- What to work on
Give again, word for word, every line in the entries below from the line with "-   What do" up to and including the line with "- And if ever", and no other line.

- Materials provided
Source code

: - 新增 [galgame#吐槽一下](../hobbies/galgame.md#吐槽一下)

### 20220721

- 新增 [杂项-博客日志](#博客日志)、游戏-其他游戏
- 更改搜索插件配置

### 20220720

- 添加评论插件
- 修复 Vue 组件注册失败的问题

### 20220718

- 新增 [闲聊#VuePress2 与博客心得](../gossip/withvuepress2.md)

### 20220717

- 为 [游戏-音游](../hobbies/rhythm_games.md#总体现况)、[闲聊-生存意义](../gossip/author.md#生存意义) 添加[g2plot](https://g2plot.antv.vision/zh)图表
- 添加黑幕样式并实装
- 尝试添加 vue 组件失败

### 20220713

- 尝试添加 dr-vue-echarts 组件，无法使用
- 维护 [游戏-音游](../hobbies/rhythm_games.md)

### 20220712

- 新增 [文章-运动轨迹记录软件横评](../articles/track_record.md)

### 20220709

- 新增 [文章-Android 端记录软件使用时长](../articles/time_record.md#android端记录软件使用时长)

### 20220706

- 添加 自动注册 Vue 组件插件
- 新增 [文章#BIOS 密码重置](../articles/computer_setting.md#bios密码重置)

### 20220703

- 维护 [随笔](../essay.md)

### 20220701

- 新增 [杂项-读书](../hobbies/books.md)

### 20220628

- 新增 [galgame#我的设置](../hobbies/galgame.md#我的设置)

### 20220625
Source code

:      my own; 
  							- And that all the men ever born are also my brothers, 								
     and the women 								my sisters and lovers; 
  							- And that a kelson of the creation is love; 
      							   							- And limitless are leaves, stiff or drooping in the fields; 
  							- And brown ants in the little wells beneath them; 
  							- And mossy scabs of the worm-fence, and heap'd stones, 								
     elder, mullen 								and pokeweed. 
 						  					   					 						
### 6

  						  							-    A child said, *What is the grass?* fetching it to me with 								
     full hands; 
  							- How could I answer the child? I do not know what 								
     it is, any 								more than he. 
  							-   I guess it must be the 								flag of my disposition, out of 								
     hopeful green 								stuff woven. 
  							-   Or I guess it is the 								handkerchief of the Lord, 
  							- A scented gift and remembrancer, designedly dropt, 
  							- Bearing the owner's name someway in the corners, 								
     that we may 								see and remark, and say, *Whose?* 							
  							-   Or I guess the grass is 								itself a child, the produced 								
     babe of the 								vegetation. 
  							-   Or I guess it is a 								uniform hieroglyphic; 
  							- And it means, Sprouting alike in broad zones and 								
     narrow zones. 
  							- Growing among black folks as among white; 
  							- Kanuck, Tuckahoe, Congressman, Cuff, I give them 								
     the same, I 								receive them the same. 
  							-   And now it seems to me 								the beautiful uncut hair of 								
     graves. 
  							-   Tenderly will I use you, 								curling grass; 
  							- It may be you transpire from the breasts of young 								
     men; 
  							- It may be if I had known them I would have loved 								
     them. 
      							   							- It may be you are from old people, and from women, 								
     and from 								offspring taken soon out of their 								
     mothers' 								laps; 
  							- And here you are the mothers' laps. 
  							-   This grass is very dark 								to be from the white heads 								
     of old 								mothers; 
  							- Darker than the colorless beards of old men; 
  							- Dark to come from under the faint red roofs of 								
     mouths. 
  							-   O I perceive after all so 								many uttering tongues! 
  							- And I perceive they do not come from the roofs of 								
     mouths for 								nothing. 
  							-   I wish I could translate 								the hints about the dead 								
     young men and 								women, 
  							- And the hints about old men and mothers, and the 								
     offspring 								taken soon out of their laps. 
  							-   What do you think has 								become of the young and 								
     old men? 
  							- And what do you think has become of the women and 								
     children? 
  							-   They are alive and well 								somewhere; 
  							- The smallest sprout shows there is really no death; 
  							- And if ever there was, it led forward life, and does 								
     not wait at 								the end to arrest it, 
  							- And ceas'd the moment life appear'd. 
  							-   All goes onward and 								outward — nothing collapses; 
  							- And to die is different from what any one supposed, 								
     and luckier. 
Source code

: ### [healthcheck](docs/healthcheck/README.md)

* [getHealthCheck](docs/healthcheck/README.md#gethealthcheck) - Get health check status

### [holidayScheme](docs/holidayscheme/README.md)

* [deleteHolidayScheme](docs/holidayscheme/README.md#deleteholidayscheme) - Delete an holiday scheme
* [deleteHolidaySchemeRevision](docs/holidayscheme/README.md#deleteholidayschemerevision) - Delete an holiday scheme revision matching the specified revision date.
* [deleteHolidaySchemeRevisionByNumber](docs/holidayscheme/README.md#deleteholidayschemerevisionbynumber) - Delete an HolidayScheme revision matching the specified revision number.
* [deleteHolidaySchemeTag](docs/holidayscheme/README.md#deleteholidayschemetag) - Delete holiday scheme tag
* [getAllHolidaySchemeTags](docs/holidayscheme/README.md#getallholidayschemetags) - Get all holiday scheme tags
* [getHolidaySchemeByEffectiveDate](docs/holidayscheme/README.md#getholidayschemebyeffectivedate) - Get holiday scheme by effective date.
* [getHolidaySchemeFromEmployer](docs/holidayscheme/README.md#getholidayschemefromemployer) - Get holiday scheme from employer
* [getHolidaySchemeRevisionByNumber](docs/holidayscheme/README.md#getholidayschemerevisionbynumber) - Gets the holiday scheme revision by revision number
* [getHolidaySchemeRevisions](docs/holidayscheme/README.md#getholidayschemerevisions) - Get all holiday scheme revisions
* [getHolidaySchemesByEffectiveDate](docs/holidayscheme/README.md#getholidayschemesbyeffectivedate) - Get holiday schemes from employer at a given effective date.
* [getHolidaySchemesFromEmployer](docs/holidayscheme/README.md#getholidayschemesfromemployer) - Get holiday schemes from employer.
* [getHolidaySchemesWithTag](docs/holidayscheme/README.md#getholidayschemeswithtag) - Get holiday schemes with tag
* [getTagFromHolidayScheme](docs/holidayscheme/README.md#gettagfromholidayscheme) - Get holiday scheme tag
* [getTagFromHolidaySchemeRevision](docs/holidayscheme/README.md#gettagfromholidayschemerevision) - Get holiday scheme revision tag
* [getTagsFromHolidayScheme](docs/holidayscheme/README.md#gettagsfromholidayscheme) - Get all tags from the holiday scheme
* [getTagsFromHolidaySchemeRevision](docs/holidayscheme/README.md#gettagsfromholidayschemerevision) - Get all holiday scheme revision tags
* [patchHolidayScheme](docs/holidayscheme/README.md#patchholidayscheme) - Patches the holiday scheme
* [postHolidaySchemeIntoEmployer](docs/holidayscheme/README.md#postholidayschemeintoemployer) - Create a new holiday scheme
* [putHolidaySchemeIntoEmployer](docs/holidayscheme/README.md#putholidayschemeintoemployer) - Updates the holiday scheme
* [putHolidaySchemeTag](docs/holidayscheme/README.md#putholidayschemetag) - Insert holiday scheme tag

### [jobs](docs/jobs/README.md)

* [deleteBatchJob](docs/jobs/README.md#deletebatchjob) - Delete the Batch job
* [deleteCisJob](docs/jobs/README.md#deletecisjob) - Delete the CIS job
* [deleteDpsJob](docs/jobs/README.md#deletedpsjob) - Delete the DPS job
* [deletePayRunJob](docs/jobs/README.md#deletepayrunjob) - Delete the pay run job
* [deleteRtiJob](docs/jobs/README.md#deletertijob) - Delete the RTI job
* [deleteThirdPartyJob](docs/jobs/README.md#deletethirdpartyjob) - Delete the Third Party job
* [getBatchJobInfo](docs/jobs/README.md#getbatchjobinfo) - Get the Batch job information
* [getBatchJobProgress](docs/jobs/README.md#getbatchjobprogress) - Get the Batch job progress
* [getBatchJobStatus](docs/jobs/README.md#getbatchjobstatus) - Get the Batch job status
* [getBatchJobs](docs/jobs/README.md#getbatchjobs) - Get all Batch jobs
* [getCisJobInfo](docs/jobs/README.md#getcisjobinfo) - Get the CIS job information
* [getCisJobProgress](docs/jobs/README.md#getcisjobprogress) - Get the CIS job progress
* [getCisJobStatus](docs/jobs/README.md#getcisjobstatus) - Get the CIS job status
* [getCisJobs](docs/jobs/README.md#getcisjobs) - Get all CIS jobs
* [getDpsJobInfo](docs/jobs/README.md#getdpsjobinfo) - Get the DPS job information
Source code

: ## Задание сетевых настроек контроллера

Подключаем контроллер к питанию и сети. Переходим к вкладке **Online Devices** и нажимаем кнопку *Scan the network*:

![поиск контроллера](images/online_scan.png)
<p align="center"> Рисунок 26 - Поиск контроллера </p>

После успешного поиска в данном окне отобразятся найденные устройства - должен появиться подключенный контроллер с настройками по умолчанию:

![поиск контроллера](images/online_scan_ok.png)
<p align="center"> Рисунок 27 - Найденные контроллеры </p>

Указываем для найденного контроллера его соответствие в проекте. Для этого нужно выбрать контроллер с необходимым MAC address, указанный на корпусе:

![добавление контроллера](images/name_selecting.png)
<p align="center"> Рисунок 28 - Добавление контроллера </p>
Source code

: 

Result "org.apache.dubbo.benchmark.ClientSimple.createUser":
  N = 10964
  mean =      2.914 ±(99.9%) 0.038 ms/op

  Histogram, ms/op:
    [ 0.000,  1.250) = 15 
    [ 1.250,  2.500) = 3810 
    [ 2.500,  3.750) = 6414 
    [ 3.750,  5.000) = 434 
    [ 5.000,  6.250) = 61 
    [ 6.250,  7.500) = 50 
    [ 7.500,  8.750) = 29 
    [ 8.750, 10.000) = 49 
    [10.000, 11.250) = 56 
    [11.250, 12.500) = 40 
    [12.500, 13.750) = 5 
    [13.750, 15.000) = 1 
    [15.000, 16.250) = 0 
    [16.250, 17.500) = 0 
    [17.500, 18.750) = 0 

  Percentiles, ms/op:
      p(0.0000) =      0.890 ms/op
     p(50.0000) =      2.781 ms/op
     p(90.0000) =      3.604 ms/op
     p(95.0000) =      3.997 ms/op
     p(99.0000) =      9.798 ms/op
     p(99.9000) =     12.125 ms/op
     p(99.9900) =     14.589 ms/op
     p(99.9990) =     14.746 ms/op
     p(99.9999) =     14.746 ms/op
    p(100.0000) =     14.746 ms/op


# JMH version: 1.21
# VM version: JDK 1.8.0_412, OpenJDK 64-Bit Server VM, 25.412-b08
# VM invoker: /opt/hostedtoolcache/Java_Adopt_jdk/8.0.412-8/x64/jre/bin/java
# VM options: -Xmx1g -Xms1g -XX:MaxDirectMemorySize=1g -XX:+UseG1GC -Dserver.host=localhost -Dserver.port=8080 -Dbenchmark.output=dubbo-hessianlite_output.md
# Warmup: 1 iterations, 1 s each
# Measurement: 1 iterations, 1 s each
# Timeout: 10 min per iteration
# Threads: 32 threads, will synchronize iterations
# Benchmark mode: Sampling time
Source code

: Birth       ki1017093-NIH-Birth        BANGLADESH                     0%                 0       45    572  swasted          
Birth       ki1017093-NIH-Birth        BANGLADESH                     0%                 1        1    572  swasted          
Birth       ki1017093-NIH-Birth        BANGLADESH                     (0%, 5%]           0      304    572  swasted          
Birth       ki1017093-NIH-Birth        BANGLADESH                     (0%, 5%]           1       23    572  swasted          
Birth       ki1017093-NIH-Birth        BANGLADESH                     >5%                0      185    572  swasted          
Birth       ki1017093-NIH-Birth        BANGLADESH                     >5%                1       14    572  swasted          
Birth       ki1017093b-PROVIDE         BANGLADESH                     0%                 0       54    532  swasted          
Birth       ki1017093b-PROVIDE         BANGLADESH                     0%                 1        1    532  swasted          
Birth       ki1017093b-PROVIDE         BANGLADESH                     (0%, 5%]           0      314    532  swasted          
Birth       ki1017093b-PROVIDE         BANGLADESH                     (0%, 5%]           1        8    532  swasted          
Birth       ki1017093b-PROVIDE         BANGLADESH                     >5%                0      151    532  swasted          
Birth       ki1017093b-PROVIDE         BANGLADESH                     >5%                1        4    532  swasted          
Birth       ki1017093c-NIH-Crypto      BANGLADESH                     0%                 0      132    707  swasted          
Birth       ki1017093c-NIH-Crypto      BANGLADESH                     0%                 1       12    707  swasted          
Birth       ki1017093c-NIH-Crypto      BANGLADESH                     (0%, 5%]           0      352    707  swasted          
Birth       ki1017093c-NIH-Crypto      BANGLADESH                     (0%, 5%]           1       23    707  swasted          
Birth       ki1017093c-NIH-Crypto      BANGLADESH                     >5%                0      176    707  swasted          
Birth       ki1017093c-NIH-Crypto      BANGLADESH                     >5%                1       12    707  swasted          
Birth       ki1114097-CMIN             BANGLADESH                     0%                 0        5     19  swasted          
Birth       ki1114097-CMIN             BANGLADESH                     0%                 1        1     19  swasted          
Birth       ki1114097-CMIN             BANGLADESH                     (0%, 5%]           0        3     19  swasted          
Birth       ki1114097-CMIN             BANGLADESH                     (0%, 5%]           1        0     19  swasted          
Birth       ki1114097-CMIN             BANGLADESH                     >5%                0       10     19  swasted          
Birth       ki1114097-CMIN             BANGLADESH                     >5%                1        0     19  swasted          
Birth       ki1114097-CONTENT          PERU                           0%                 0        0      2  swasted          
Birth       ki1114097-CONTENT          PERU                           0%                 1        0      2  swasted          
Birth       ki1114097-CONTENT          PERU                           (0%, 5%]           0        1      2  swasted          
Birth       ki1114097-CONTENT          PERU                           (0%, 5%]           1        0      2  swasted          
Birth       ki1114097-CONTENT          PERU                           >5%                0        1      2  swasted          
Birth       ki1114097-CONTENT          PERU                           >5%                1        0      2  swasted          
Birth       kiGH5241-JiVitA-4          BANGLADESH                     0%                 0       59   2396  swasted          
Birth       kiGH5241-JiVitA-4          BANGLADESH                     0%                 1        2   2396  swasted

- Solution for this problem
  							-   What do you think has 								become of the young and 								
     old men? 
  							- And what do you think has become of the women and 								
     children? 
  							-   They are alive and well 								somewhere; 
  							- The smallest sprout shows there is really no death; 
  							- And if ever there was, it led forward life, and does 								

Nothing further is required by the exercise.